I have this habit of underlining lines from books I like. A number of times, they are ordinary jumbles of words, but they somehow, help me take a peek into the author's psyche, which I think, is a privilege camouflaging in plain sight. This book, however, made me weary to the point I stopped myself, and gave my pencil a rest. This was all too beautiful for me to handle. Everything Steinbeck had written deserved to be painted on walls and, be screamed from rooftops. It is profundity at its finest, and the best part about it is that it doesn’t try at all.
"And now that you don't have to be perfect, you can be good."
Something about Steinbeck’s characters is that they are real and yet, in some strange way, perfect. There is an unsaid, unsketched, unspoken notion about the utopia where the moral always balances the immoral, where equilibrium is a straight line, never faltering. So, when the good disintegrates into the bad, it doesn’t just end there. There's always a shift on some other plane, compensating for the emergent mild chaos. As Virginia Woolf put it, “A light here requires a shadow there.”
In addition, Steinbeck’s storytelling ability leaves you heaving. When he describes Salinas Valley, detailed pictures paint themselves in your head. You are right there, removed from the time and place you’re in, and instead transported into the picturesque valley. His narration is beyond compare; something else altogether. He sweeps across generations, brings characters in and out of the story, and builds a family after family. He plays this game on his table top for hours on end, and you sit watching, transfixed.
“...Samuel rode lightly on top of a book and he balanced happily among ideas the way a man rides white rapids in a canoe. But Tom got into a book, crawled and groveled between the covers, tunneled like a mole among the thoughts, and came up with the book all over his face and hands.”
The book is centred on the story of Cain and Abel from the Bible, but Steinbeck doesn't limit it to that. It’s almost as if he writes about ‘now’, but instead begins from the big bang, making the reader realise how ‘now’ was made altogether. One could say his story lies in history.
There is also a very strong theme of ‘choice’ in the book relating to ‘how we are who we choose to be’. This is a very simple view, something we all know, and strangely enough we often overlook it, but Steinbeck reminds us of how the ‘glory of choice’ is what makes us who we are, and gives us the freedom to be who we are. Evil can choose to take an about turn, and the road would open its arms for it. He believed that this freedom of choice is what makes us victors, and places us among Gods.
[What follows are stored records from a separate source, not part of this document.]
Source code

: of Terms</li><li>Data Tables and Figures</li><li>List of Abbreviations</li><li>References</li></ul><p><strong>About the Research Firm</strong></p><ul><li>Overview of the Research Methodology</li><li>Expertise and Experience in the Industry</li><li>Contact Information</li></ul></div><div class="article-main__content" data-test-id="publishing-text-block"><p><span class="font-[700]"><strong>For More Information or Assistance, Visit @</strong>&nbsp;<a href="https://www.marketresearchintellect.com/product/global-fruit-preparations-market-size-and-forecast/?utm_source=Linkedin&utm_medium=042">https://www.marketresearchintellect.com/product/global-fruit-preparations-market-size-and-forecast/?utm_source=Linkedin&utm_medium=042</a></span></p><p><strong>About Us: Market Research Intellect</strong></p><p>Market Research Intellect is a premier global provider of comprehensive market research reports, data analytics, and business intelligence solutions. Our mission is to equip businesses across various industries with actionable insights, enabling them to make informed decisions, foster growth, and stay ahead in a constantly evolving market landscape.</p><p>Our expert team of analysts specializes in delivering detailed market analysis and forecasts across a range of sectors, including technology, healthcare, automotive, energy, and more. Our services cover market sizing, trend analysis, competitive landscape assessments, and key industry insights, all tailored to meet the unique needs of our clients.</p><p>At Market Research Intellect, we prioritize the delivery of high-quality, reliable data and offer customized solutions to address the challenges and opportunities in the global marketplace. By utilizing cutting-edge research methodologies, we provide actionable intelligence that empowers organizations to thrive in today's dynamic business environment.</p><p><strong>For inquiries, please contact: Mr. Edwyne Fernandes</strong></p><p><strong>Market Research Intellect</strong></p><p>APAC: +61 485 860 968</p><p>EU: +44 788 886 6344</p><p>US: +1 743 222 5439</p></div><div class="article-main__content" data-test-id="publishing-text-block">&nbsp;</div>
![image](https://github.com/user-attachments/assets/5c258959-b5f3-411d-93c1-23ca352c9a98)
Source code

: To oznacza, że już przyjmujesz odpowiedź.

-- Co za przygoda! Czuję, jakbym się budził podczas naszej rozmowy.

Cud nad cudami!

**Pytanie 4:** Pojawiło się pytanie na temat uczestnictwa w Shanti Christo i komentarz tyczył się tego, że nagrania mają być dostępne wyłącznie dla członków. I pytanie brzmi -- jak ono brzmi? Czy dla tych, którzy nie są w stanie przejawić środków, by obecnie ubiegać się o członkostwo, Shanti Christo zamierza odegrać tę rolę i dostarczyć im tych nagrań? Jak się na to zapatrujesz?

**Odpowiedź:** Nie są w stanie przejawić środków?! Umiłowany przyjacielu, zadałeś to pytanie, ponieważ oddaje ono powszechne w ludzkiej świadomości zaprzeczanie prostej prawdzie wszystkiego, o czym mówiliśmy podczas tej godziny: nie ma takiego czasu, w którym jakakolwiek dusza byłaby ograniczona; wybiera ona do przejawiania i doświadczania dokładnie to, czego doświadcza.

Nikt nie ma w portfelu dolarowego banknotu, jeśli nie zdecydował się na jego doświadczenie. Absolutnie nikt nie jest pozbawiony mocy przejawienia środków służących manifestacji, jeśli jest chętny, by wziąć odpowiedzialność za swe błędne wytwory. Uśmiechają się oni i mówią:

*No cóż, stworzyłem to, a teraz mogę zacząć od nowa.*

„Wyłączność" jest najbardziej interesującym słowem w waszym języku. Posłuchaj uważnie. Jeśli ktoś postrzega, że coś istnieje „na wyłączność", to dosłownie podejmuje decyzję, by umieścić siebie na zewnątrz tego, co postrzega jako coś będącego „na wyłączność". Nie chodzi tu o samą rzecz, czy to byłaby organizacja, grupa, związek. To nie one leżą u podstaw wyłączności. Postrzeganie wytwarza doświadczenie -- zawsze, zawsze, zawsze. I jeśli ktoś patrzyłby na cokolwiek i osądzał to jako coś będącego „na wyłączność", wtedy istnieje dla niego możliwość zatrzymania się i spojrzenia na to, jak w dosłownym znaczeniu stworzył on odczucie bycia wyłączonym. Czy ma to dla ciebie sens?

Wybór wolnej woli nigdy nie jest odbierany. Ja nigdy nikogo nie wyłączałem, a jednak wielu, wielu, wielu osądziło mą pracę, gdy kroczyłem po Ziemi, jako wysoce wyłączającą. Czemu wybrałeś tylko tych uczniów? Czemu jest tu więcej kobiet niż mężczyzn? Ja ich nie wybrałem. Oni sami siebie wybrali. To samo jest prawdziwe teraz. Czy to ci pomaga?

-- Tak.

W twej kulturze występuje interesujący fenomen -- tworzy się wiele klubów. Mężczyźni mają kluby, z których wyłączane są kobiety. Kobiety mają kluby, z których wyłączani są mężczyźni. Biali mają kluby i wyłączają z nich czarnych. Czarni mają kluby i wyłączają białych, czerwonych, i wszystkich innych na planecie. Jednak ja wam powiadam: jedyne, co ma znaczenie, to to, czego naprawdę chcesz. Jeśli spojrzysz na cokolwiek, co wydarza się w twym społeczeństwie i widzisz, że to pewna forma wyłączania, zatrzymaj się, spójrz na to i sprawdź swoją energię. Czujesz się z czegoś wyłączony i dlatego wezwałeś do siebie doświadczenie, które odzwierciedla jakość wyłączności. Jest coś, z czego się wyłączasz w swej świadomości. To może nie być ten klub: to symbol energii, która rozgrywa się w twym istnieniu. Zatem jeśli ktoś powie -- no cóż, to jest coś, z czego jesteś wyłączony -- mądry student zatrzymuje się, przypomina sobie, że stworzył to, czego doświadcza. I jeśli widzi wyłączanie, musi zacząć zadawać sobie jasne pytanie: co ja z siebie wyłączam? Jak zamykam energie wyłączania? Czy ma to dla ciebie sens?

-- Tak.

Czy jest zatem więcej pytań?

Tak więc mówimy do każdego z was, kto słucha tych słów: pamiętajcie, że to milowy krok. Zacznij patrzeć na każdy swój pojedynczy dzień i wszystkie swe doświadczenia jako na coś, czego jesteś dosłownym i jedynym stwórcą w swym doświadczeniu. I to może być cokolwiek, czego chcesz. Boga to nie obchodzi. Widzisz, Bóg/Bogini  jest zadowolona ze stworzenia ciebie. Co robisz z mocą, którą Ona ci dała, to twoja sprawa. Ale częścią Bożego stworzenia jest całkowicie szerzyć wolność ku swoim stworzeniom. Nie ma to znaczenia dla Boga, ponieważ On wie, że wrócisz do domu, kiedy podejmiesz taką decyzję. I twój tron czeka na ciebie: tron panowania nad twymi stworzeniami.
“And this I believe: that the free, exploring mind of the individual human is the most valuable thing in the world. And this I would fight for: the freedom of the mind to take any direction it wishes, undirected.”
And let’s forget everything: the infinite sageness that spills from his wrists, and floods floors and minds.
“Do you take pride in your hurt? Does it make you seem large and tragic?"
Since decades, I’ve always wanted a friend older than myself; thin crumpled paper for skin, hair made of clouds and eyes hiding behind thick glasses, who would listen to me, advise me in his delicate watery voice, which would sound like doors in mossy haunted houses opening and closing.
I never had that friend, but after I read East of Eden, I realised it doesn't have to be a person.